• [Work instruction] Without including any images, output the listing below exactly.

• [The records]
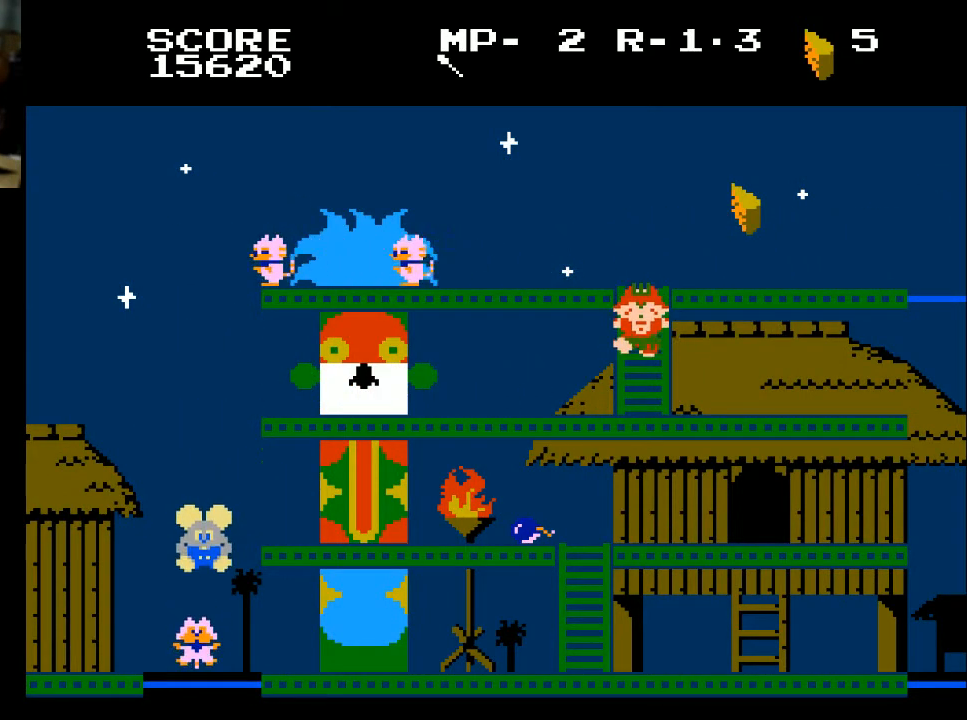
{"buttons": [], "left_stick": "center", "right_stick": "center", "events": []}
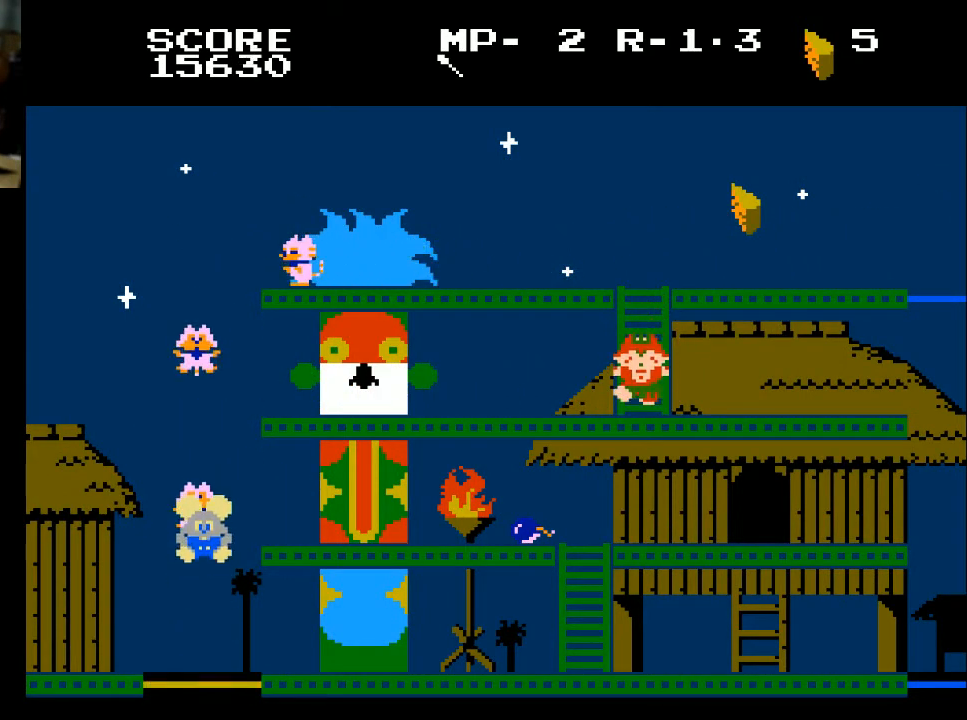
{"buttons": [], "left_stick": "center", "right_stick": "center", "events": []}
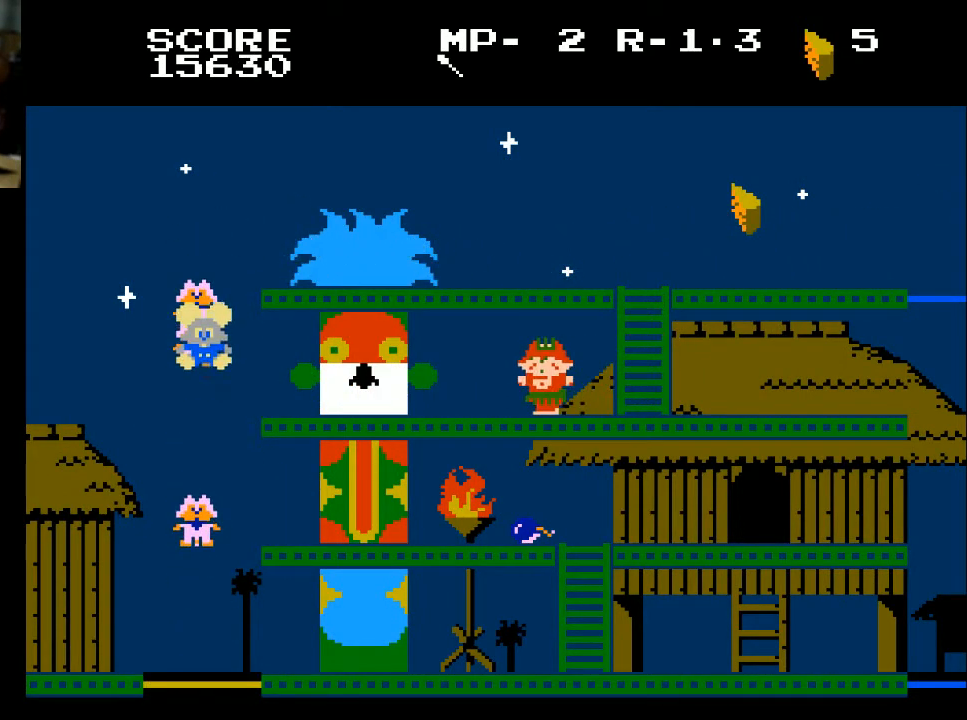
{"buttons": ["DPAD_RIGHT"], "left_stick": "center", "right_stick": "center", "events": [[100, "DPAD_RIGHT", "down"]]}
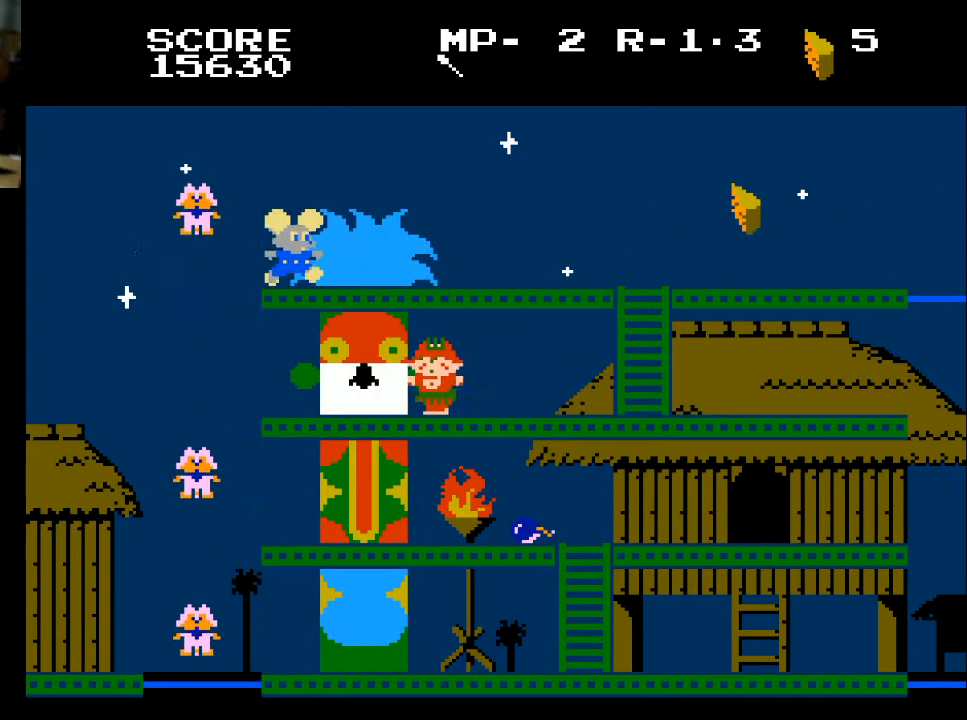
{"buttons": ["DPAD_RIGHT"], "left_stick": "center", "right_stick": "center", "events": []}
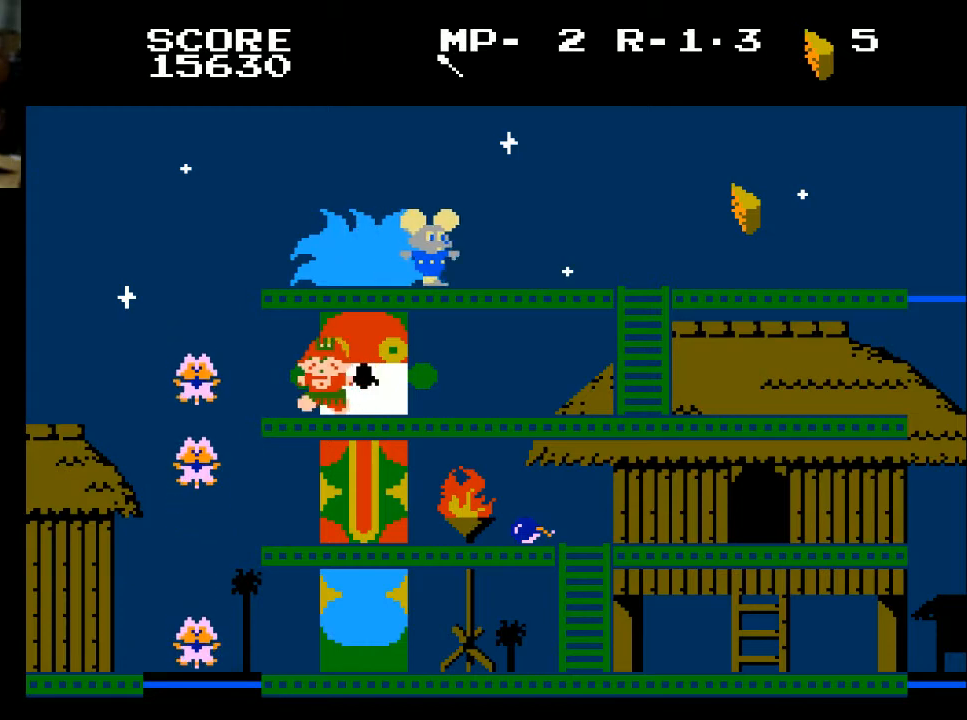
{"buttons": ["DPAD_RIGHT"], "left_stick": "center", "right_stick": "center", "events": []}
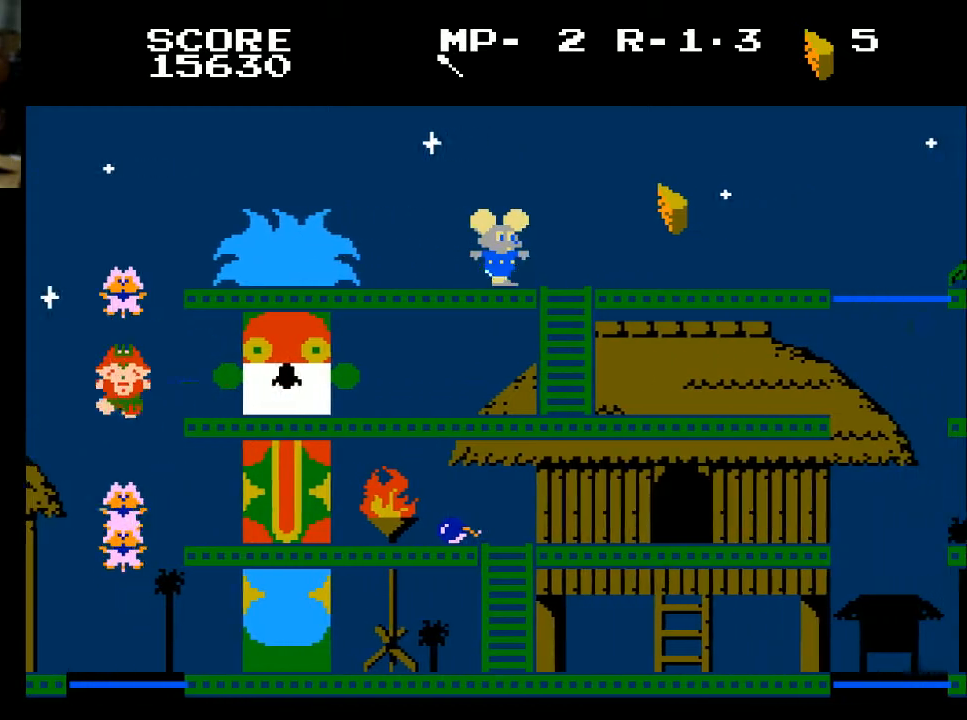
{"buttons": ["DPAD_RIGHT"], "left_stick": "center", "right_stick": "center", "events": []}
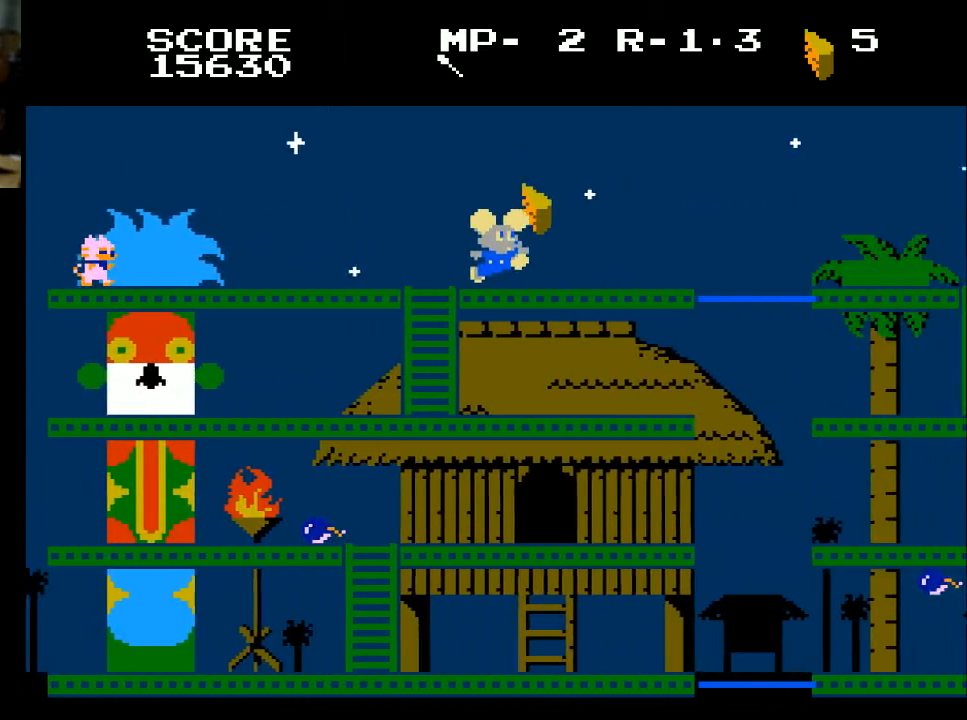
{"buttons": ["DPAD_RIGHT"], "left_stick": "center", "right_stick": "center", "events": [[33, "X", "down"], [200, "X", "up"]]}
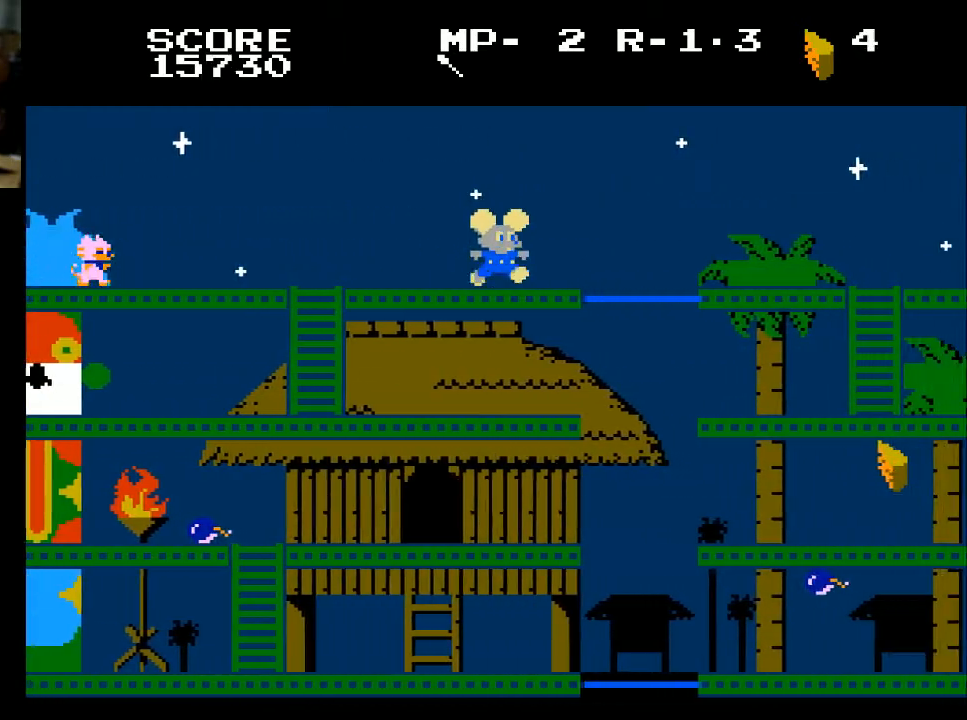
{"buttons": ["DPAD_RIGHT"], "left_stick": "center", "right_stick": "center", "events": [[267, "X", "down"], [400, "X", "up"]]}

• [Task solution]
{"buttons": [], "left_stick": "center", "right_stick": "center", "events": []}
{"buttons": [], "left_stick": "center", "right_stick": "center", "events": []}
{"buttons": ["DPAD_RIGHT"], "left_stick": "center", "right_stick": "center", "events": [[100, "DPAD_RIGHT", "down"]]}
{"buttons": ["DPAD_RIGHT"], "left_stick": "center", "right_stick": "center", "events": []}
{"buttons": ["DPAD_RIGHT"], "left_stick": "center", "right_stick": "center", "events": []}
{"buttons": ["DPAD_RIGHT"], "left_stick": "center", "right_stick": "center", "events": []}
{"buttons": ["DPAD_RIGHT"], "left_stick": "center", "right_stick": "center", "events": [[33, "X", "down"], [200, "X", "up"]]}
{"buttons": ["DPAD_RIGHT"], "left_stick": "center", "right_stick": "center", "events": [[267, "X", "down"], [400, "X", "up"]]}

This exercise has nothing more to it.